Cuando solo faltan doce años para que se cumpla un siglo del comienzo de la Guerra Civil, volveremos a pensar qué hacer con los Caídos. A decidir, por lo que se ve. Bien. En la corta escala de una vida cien años son una eternidad, pero este debate urbanístico es un ejemplo para impacientes. Las algaradas nostálgicas que hemos presenciado en los últimos tiempos inciden en la misma idea. Es como si la historia tuviera dos velocidades o más. Parece que vivimos en el cambio permanente, y así lo hacemos en amplios ámbitos de la realidad, y al mismo tiempo se manifiestan inercias impermeables al cuestionamiento.
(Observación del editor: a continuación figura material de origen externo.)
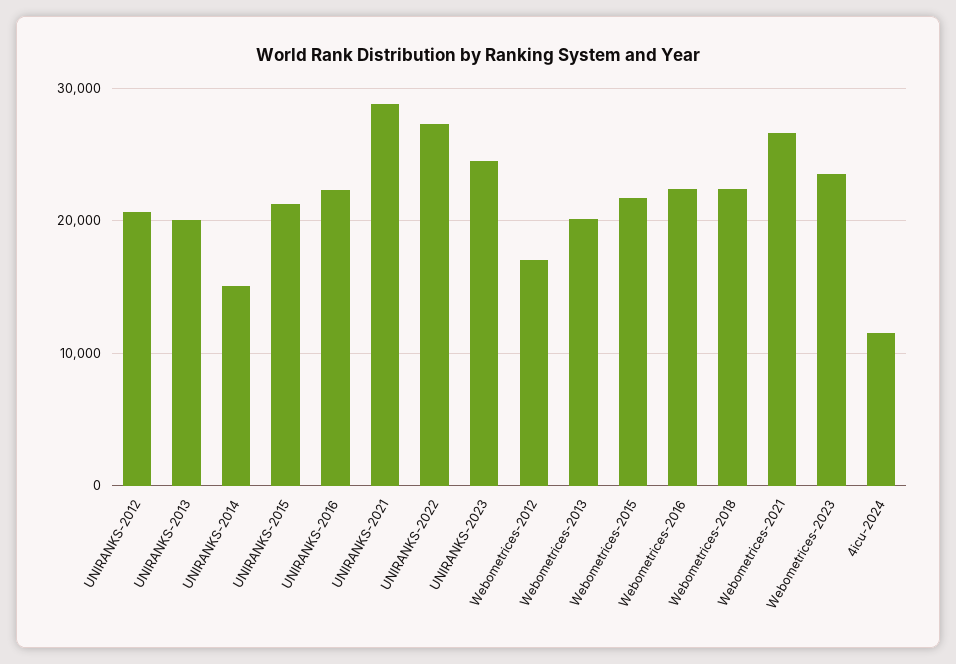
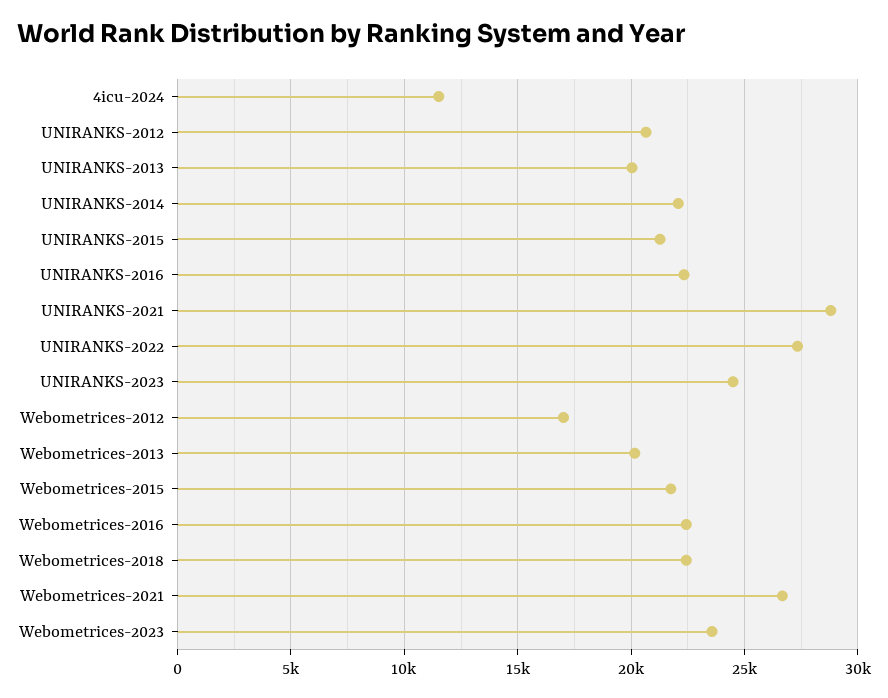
  {
    "UNIRANKS-2012": 20500,
    "UNIRANKS-2013": 20000,
-   "UNIRANKS-2014": 15000,
+   "UNIRANKS-2014": 22000,
    "UNIRANKS-2015": 21500,
    "UNIRANKS-2016": 22500,
    "UNIRANKS-2021": 29000,
    "UNIRANKS-2022": 27500,
    "UNIRANKS-2023": 24500,
    "Webometrices-2012": 17000,
    "Webometrices-2013": 20000,
    "Webometrices-2015": 22000,
    "Webometrices-2016": 22500,
    "Webometrices-2018": 22500,
    "Webometrices-2021": 26500,
    "Webometrices-2023": 23500,
    "4icu-2024": 11500
  }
En su día me gustó la propuesta que eliminaba el monumento, el vaticanico, como le llama R. No suelo acabar de fiarme de mí misma, así que doy una vuelta más detenida a las propuestas y, en clave de memoria, opino parecido, aunque si se tratara de otra ciudad que no fuera la mía posiblemente mi postura sería diferente y valoraría de otra forma las propuestas de resignificación. Pero como siempre he vivido al sur de la ciudad, el monumento ha sido omnipresente y siempre me ha parecido un mazacote con ínfulas de infinito. Burdo y prepotente en su intención realización y ubicación.

Por eso me parece buena idea crear un espacio donde el tránsito habitual o el descanso se abra a la reflexión sobre la inutilidad de la violencia, aunque claro, una reforma urbana por sí sola no consigue este propósito. Lo sé.

No obstante, sea cual sea el proyecto elegido, al carácter simbólico hay que añadir una cuestión práctica. Llegará algún verano en que esté finalizado y para que queramos pasar un rato, salvo que confiemos el confort a la hostelería y sus toldos, habrá que pensar en árboles, unos cuantos árboles.